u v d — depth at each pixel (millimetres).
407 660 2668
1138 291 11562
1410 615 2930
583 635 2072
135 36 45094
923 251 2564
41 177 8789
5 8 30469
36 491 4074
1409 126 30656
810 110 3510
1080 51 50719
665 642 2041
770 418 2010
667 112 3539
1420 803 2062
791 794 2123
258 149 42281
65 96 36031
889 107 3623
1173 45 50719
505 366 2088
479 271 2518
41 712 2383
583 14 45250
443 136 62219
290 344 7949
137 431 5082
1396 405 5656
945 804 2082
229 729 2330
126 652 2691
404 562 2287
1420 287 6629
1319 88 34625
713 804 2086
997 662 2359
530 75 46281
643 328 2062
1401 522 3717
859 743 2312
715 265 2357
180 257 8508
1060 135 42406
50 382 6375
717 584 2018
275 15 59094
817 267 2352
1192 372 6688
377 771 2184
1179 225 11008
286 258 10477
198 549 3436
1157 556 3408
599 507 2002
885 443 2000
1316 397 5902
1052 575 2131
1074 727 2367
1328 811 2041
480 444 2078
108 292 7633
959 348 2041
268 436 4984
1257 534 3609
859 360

==*==

> **Exercise objective**:
Everything from the line containing "665 642 2041" to the bottom of the listing is to be set down exactly; leave out all other lines.

> **The completed task**:
665 642 2041
770 418 2010
667 112 3539
1420 803 2062
791 794 2123
258 149 42281
65 96 36031
889 107 3623
1173 45 50719
505 366 2088
479 271 2518
41 712 2383
583 14 45250
443 136 62219
290 344 7949
137 431 5082
1396 405 5656
945 804 2082
229 729 2330
126 652 2691
404 562 2287
1420 287 6629
1319 88 34625
713 804 2086
997 662 2359
530 75 46281
643 328 2062
1401 522 3717
859 743 2312
715 265 2357
180 257 8508
1060 135 42406
50 382 6375
717 584 2018
275 15 59094
817 267 2352
1192 372 6688
377 771 2184
1179 225 11008
286 258 10477
198 549 3436
1157 556 3408
599 507 2002
885 443 2000
1316 397 5902
1052 575 2131
1074 727 2367
1328 811 2041
480 444 2078
108 292 7633
959 348 2041
268 436 4984
1257 534 3609
859 360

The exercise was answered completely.